What to produce:
Reproduce the listing below exactly, minus its pictures.

++++ Record excerpts

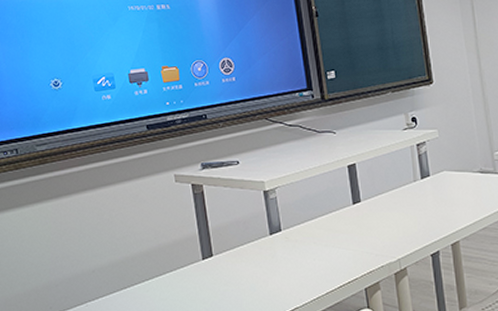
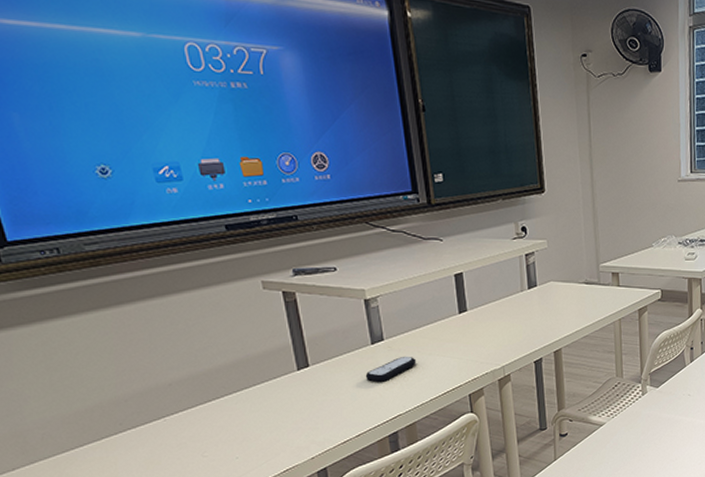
remote control: none [264,247,312,273] -> present [365,356,416,382]

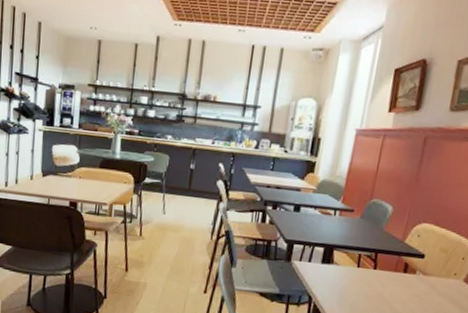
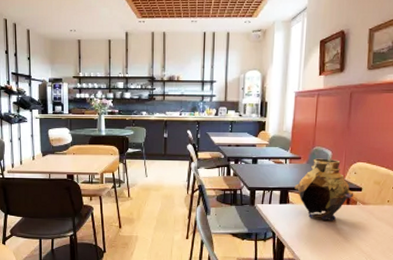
vase: none [342,213,414,290] -> present [294,158,354,221]

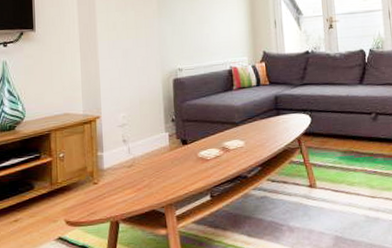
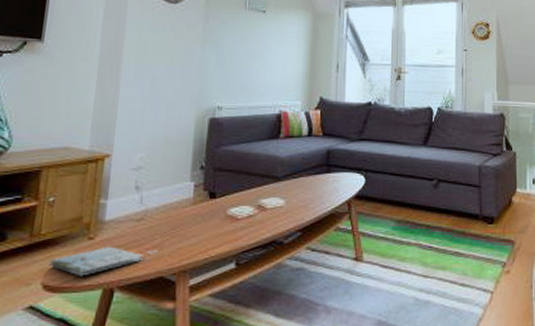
magazine: none [66,188,148,213] -> present [47,246,158,277]

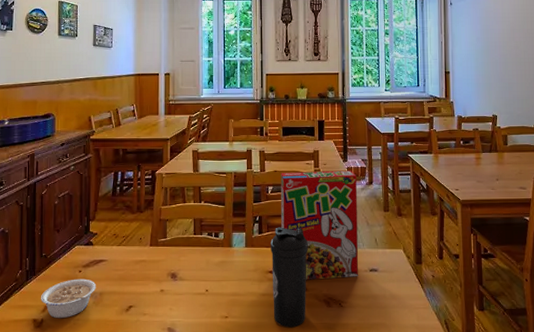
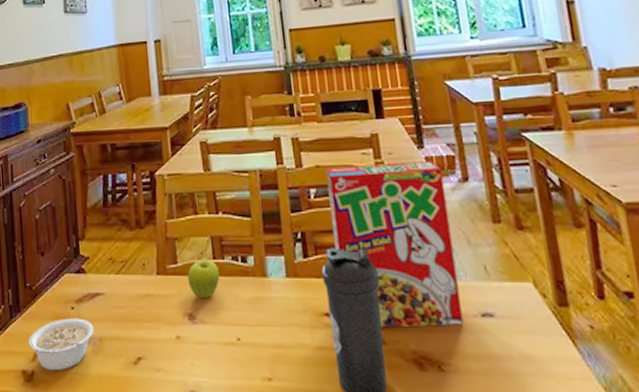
fruit: none [173,234,198,262] -> present [187,259,220,297]

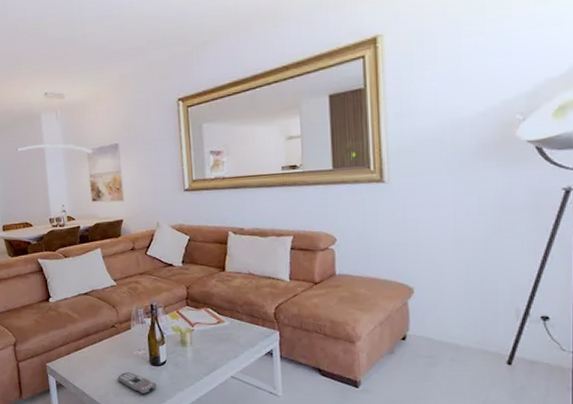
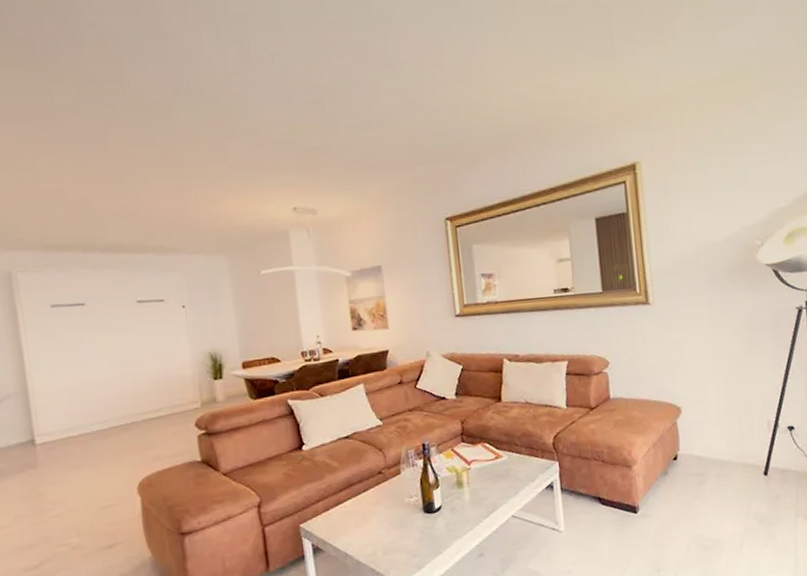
remote control: present [117,372,157,395] -> none [386,524,432,549]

++++++++

Written response:
remote control: none [264,247,312,273] -> present [365,356,416,382]

vase: none [342,213,414,290] -> present [294,158,354,221]

magazine: none [66,188,148,213] -> present [47,246,158,277]

fruit: none [173,234,198,262] -> present [187,259,220,297]

remote control: present [117,372,157,395] -> none [386,524,432,549]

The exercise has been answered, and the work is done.